**What this task involves**
First find the line with "X3550000D3*" in the entries below, then set down exactly every line through the line with "X2732748Y744102D3*", that line included.

**Material provided**
= = = =
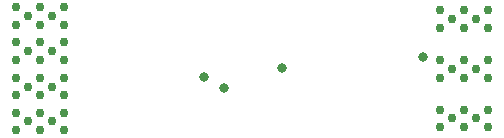
<source format=gbr>
%TF.GenerationSoftware,Altium Limited,Altium Designer,25.8.1 (18)*%
G04 Layer_Color=16711935*
%FSLAX45Y45*%
%MOMM*%
%TF.SameCoordinates,C83170FB-7693-46FD-9F59-C890998B4B8C*%
%TF.FilePolarity,Negative*%
%TF.FileFunction,Soldermask,Bot*%
%TF.Part,Single*%
G01*
G75*
%TA.AperFunction,ViaPad*%
%ADD45C,0.80000*%
%ADD46C,0.75000*%
D45*
X2324943Y603658D02*
D03*
X1833927Y434522D02*
D03*
X1669222Y532771D02*
D03*
X3525000Y700000D02*
D03*
D46*
X3970001Y180000D02*
D03*
X3770001D02*
D03*
X3870001Y105000D02*
D03*
Y255000D02*
D03*
X4070001D02*
D03*
Y105000D02*
D03*
X3670001D02*
D03*
Y255000D02*
D03*
X3970001Y600000D02*
D03*
X3770001D02*
D03*
X3870001Y525000D02*
D03*
Y675000D02*
D03*
X4070001D02*
D03*
Y525000D02*
D03*
X3670001D02*
D03*
Y675000D02*
D03*
X3970001Y1020000D02*
D03*
X3770001D02*
D03*
X3870001Y945000D02*
D03*
Y1095000D02*
D03*
X4070001D02*
D03*
Y945000D02*
D03*
X3670001D02*
D03*
Y1095000D02*
D03*
X380000Y155000D02*
D03*
X180000D02*
D03*
X280000Y80000D02*
D03*
Y230000D02*
D03*
X480000D02*
D03*
Y80000D02*
D03*
X80000D02*
D03*
Y230000D02*
D03*
X380000Y450000D02*
D03*
X180000D02*
D03*
X280000Y375000D02*
D03*
Y525000D02*
D03*
X480000D02*
D03*
Y375000D02*
D03*
X80000D02*
D03*
Y525000D02*
D03*
X380000Y750000D02*
D03*
X180000D02*
D03*
X280000Y675000D02*
D03*
Y825000D02*
D03*
X480000D02*
D03*
Y675000D02*
D03*
X80000D02*
D03*
Y825000D02*
D03*
X380000Y1045000D02*
D03*
X180000D02*
D03*
X280000Y970000D02*
D03*
Y1120000D02*
D03*
X480000D02*
D03*
Y970000D02*
D03*
X80000D02*
D03*
Y1120000D02*
D03*
%TF.MD5,f46cf68fcb3972779bf1409d888d93d6*%
M02*

</source>
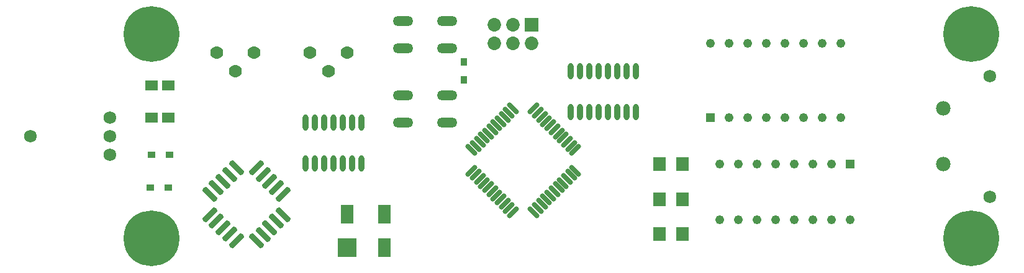
<source format=gbr>
G04 DipTrace 3.3.0.0*
G04 TopMask.gbr*
%MOIN*%
G04 #@! TF.FileFunction,Soldermask,Top*
G04 #@! TF.Part,Single*
%AMOUTLINE1*
4,1,16,
-0.028155,-0.008663,
-0.031201,-0.013509,
-0.031891,-0.019649,
-0.029851,-0.025482,
-0.025482,-0.029851,
-0.019649,-0.031891,
-0.013509,-0.031201,
-0.008663,-0.028155,
0.028155,0.008663,
0.031201,0.013509,
0.031891,0.019649,
0.029851,0.025482,
0.025482,0.029851,
0.019649,0.031891,
0.013509,0.031201,
0.008663,0.028155,
-0.028155,-0.008663,
0*%
%AMOUTLINE4*
4,1,16,
0.008663,-0.028155,
0.013509,-0.031201,
0.019649,-0.031891,
0.025482,-0.029851,
0.029851,-0.025482,
0.031891,-0.019649,
0.031201,-0.013509,
0.028155,-0.008663,
-0.008663,0.028155,
-0.013509,0.031201,
-0.019649,0.031891,
-0.025482,0.029851,
-0.029851,0.025482,
-0.031891,0.019649,
-0.031201,0.013509,
-0.028155,0.008663,
0.008663,-0.028155,
0*%
%AMOUTLINE7*
4,1,16,
-0.012377,0.03492,
-0.018037,0.038476,
-0.025131,0.039274,
-0.031869,0.036917,
-0.036917,0.031869,
-0.039274,0.025131,
-0.038476,0.018037,
-0.03492,0.012377,
0.012377,-0.03492,
0.018037,-0.038476,
0.025131,-0.039274,
0.031869,-0.036917,
0.036917,-0.031869,
0.039274,-0.025131,
0.038476,-0.018037,
0.03492,-0.012377,
-0.012377,0.03492,
0*%
%AMOUTLINE10*
4,1,16,
-0.03492,-0.012377,
-0.038476,-0.018037,
-0.039274,-0.025131,
-0.036917,-0.031869,
-0.031869,-0.036917,
-0.025131,-0.039274,
-0.018037,-0.038476,
-0.012377,-0.03492,
0.03492,0.012377,
0.038476,0.018037,
0.039274,0.025131,
0.036917,0.031869,
0.031869,0.036917,
0.025131,0.039274,
0.018037,0.038476,
0.012377,0.03492,
-0.03492,-0.012377,
0*%
%AMOUTLINE13*
4,1,8,
-0.038361,0.017109,
-0.038361,0.029559,
-0.029559,0.038361,
-0.017109,0.038361,
0.038361,-0.017109,
0.038361,-0.029559,
0.029559,-0.038361,
0.017109,-0.038361,
-0.038361,0.017109,
0*%
%ADD25C,0.001312*%
%ADD26C,0.3*%
%ADD50C,0.145699*%
%ADD62R,0.098431X0.098431*%
%ADD64R,0.066935X0.098431*%
%ADD66O,0.10788X0.05288*%
%ADD68C,0.07788*%
%ADD70O,0.03188X0.08788*%
%ADD72C,0.06988*%
%ADD74R,0.06788X0.07288*%
%ADD76R,0.04788X0.04788*%
%ADD78C,0.04788*%
%ADD80C,0.06788*%
%ADD82R,0.07288X0.07288*%
%ADD84C,0.07288*%
%ADD86R,0.04388X0.03488*%
%ADD88R,0.03488X0.04388*%
%ADD92R,0.06788X0.05788*%
%ADD98OUTLINE1*%
%ADD101OUTLINE4*%
%ADD104OUTLINE7*%
%ADD107OUTLINE10*%
%ADD110OUTLINE13*%
%FSLAX26Y26*%
G04*
G70*
G90*
G75*
G01*
G04 TopMask*
%LPD*%
D88*
X2625000Y1150000D3*
Y1054000D3*
D86*
X950000Y650000D3*
X1046000D3*
X1037500Y475000D3*
X941500D3*
D50*
X950000Y200000D3*
X5350000Y1300000D3*
Y200000D3*
X950000Y1300000D3*
D84*
X2987500Y1250000D3*
X2887500Y1350000D3*
X2787500D3*
D82*
X2987500D3*
D84*
X2787500Y1250000D3*
X2887500D3*
D80*
X300000Y750000D3*
X5450000Y1075000D3*
Y425000D3*
D78*
X3950000Y1250000D3*
X4050000D3*
X4150000D3*
X4250000D3*
X4350000D3*
X4450000D3*
X4550000D3*
X4650000D3*
Y850000D3*
X4550000D3*
X4450000D3*
X4350000D3*
X4250000D3*
X4150000D3*
X4050000D3*
D76*
X3950000D3*
D74*
X3800000Y225000D3*
X3675000D3*
X3800000Y412500D3*
X3675000D3*
X3800000Y600000D3*
X3675000D3*
D92*
X1037500Y850000D3*
X947500D3*
X950000Y1025000D3*
X1040000D3*
D72*
X2000000Y1200000D3*
X1800000D3*
X1900000Y1100000D3*
X1500000Y1200000D3*
X1300000D3*
X1400000Y1100000D3*
D70*
X3250000D3*
X3200000D3*
X3550000Y880000D3*
X3200000D3*
X3300000Y1100000D3*
X3350000D3*
X3400000D3*
X3450000D3*
X3500000D3*
X3550000D3*
X3500000Y880000D3*
X3450000D3*
X3400000D3*
X3350000D3*
X3300000D3*
X3250000D3*
D68*
X5200000Y600000D3*
Y900000D3*
D80*
X725000Y650000D3*
Y750000D3*
Y850000D3*
D66*
X2300000Y1225000D3*
X2535000D3*
Y1370000D3*
X2300000D3*
Y825000D3*
X2535000D3*
Y970000D3*
X2300000D3*
D98*
X3000000Y900000D3*
D101*
Y343223D3*
X2888646Y900000D3*
D98*
X3022272Y877728D3*
X3044543Y855458D3*
X3066814Y833186D3*
X3089085Y810916D3*
X3111356Y788644D3*
X3133627Y766374D3*
X3155898Y744102D3*
X3178169Y721832D3*
X3200440Y699560D3*
X3222711Y677289D3*
D101*
Y565934D3*
X3200440Y543663D3*
X3178168Y521391D3*
X3155898Y499121D3*
X3133627Y476849D3*
X3111356Y454579D3*
X3089085Y432307D3*
X3066814Y410037D3*
X3044543Y387765D3*
X3022272Y365495D3*
D98*
X2888646Y343223D3*
X2866374Y365495D3*
X2844102Y387765D3*
X2821832Y410037D3*
X2799560Y432307D3*
X2777290Y454579D3*
X2755018Y476849D3*
X2732748Y499121D3*
X2710476Y521391D3*
X2688206Y543663D3*
X2665934Y565934D3*
D101*
Y677289D3*
X2688206Y699560D3*
X2710476Y721832D3*
X2732748Y744102D3*
X2755018Y766374D3*
X2777290Y788644D3*
X2799560Y810916D3*
X2821832Y833186D3*
X2844102Y855457D3*
X2866373Y877728D3*
D104*
X1512500Y187500D3*
X1547854Y222856D3*
X1618566Y293567D3*
X1654629Y329629D3*
D107*
Y438524D3*
X1618566Y474585D3*
X1583210Y509941D3*
X1547854Y545297D3*
X1512500Y580652D3*
D104*
X1403605D3*
X1367543Y544589D3*
X1332188Y509234D3*
X1296832Y473879D3*
X1261476Y438524D3*
D107*
Y329629D3*
X1296832Y294273D3*
X1332188Y258919D3*
X1367543Y223563D3*
X1403605Y187500D3*
D110*
X1583210Y258211D3*
D78*
X4700000Y300000D3*
X4600000D3*
X4500000D3*
X4400000D3*
X4300000D3*
X4200000D3*
X4100000D3*
X4000000D3*
Y600000D3*
X4100000D3*
X4200000D3*
X4300000D3*
X4400000D3*
X4500000D3*
X4600000D3*
D76*
X4700000D3*
D70*
X2075000Y825000D3*
Y605000D3*
X2025000D3*
X1975000D3*
X1925000D3*
X1875000D3*
X1825000D3*
X1775000D3*
Y825000D3*
X1825000D3*
X1875000D3*
X1925000D3*
X1975000D3*
X2025000D3*
D64*
X2200000Y150000D3*
X1999214Y331102D3*
D62*
Y150000D3*
D64*
X2200000Y331102D3*
X950000Y1350000D2*
D25*
Y1353488D1*
Y1356959D1*
Y1360396D1*
Y1363782D1*
Y1367101D1*
Y1370337D1*
Y1373474D1*
Y1376496D1*
Y1379389D1*
Y1382139D1*
Y1384733D1*
Y1387157D1*
Y1389401D1*
Y1391452D1*
Y1393301D1*
Y1394940D1*
Y1396359D1*
Y1397553D1*
Y1398515D1*
Y1399240D1*
Y1399726D1*
Y1399970D1*
Y1399726D1*
Y1399240D1*
Y1398515D1*
Y1397553D1*
Y1396359D1*
Y1394940D1*
Y1393301D1*
Y1391452D1*
Y1389401D1*
Y1387157D1*
Y1384733D1*
Y1382139D1*
Y1379389D1*
Y1376496D1*
Y1373474D1*
Y1370337D1*
Y1367101D1*
Y1363782D1*
Y1360396D1*
Y1356959D1*
Y1353488D1*
Y1350000D1*
Y1346512D1*
Y1343041D1*
Y1339604D1*
Y1336218D1*
Y1332899D1*
Y1329663D1*
Y1326526D1*
Y1323504D1*
Y1320611D1*
Y1317861D1*
Y1315267D1*
Y1312843D1*
Y1310599D1*
Y1308548D1*
Y1306699D1*
Y1305060D1*
Y1303641D1*
Y1302447D1*
Y1301485D1*
Y1300760D1*
Y1300274D1*
Y1300030D1*
Y1300274D1*
Y1300760D1*
Y1301485D1*
Y1302447D1*
Y1303641D1*
Y1305060D1*
Y1306699D1*
Y1308548D1*
Y1310599D1*
Y1312843D1*
Y1315267D1*
Y1317861D1*
Y1320611D1*
Y1323504D1*
Y1326526D1*
Y1329663D1*
Y1332899D1*
Y1336218D1*
Y1339604D1*
Y1343041D1*
Y1346512D1*
Y1350000D1*
D26*
Y1300000D3*
X5350000D3*
X950000Y200000D3*
X5350000D3*
M02*

</source>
= = = =
**Exercise answer**
X3550000D3*
X3500000Y880000D3*
X3450000D3*
X3400000D3*
X3350000D3*
X3300000D3*
X3250000D3*
D68*
X5200000Y600000D3*
Y900000D3*
D80*
X725000Y650000D3*
Y750000D3*
Y850000D3*
D66*
X2300000Y1225000D3*
X2535000D3*
Y1370000D3*
X2300000D3*
Y825000D3*
X2535000D3*
Y970000D3*
X2300000D3*
D98*
X3000000Y900000D3*
D101*
Y343223D3*
X2888646Y900000D3*
D98*
X3022272Y877728D3*
X3044543Y855458D3*
X3066814Y833186D3*
X3089085Y810916D3*
X3111356Y788644D3*
X3133627Y766374D3*
X3155898Y744102D3*
X3178169Y721832D3*
X3200440Y699560D3*
X3222711Y677289D3*
D101*
Y565934D3*
X3200440Y543663D3*
X3178168Y521391D3*
X3155898Y499121D3*
X3133627Y476849D3*
X3111356Y454579D3*
X3089085Y432307D3*
X3066814Y410037D3*
X3044543Y387765D3*
X3022272Y365495D3*
D98*
X2888646Y343223D3*
X2866374Y365495D3*
X2844102Y387765D3*
X2821832Y410037D3*
X2799560Y432307D3*
X2777290Y454579D3*
X2755018Y476849D3*
X2732748Y499121D3*
X2710476Y521391D3*
X2688206Y543663D3*
X2665934Y565934D3*
D101*
Y677289D3*
X2688206Y699560D3*
X2710476Y721832D3*
X2732748Y744102D3*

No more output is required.